On Thu, Feb 23, 2017 at 12:31 AM, Job Snijders <> wrote:

> rfc6164 and rfc6583 are great examples that document considerations
> regarding not using a /64, it simply is not always the best fit.

RFC6583-style attacks (of which the class addressed by RFC6164 is a subset)
are low payoff and pretty easy to mitigate using very small changes to ND
implementations. You can solve most or all of the problem by using
per-interface ND queues and prioritizing existing and gleaned ND entries
over incomplete ones. You can do even better by pushing the filtering away
from the host so that you don't have to carry the packets.

Also, bear in mind that the interface ID length is *not* the same as the
prefix you route to the link. Given that you're talking about static
configuration, you can perfectly well configure all the hosts with /64
prefixes, but give them addresses that are all in a given /120 and then
route only the /120 to that link. That will also avoid all the attacks.

It also makes configuration much simpler, because you don't have to touch
any of the hosts when you run out of the /120: just increase the /120 to a
/119 on the router and move up from ::ff to ::100. That is 100% supported
by the current text of RFC4291bis, which requires that the router forward
packets to the /120.

This trick doesn't work in IPv4, so it will take a bit of getting used to
for people who only know IPv4, but I doubt that's the common case in NTT.

As such, I am confident to state that almost every deployed backbone
> uses a mixture of /64, /127, /126 and perhaps other lengths.

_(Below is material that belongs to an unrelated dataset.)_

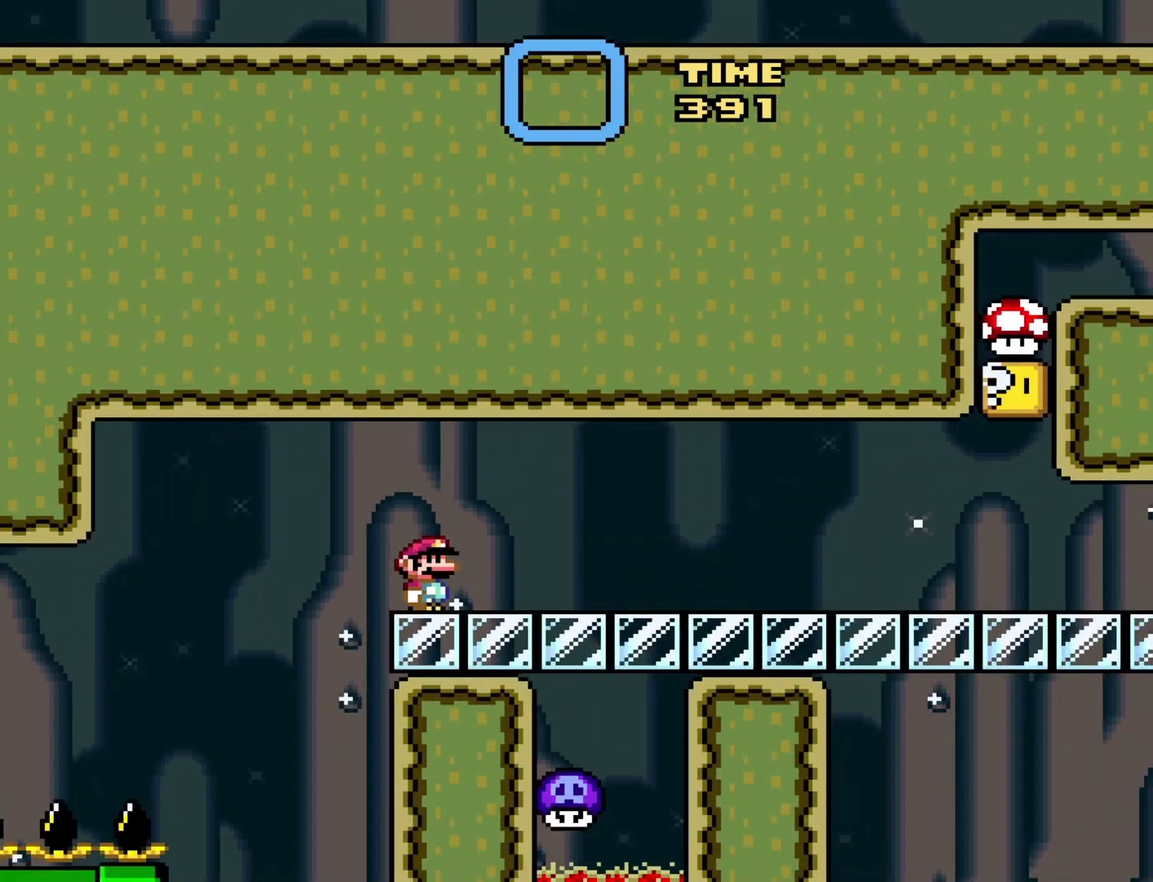
{"buttons": ["Y"], "events": []}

> There is public data that suggests that the backbone you are familiar
> with might be connected to a public internet exchange which uses a /112
> as peering lan prefix.

For the record, I don't dispute either of those.

> Also, backbone networks are a tiny percentage of the links on the planet.
> I certainly will not deny that fact. Are you familiar with the concept
> of the McNamara fallacy?

I wasn't. But that fallacy would apply to your arguments just as well as to
mine. You're the one that brought numbers to the thread first.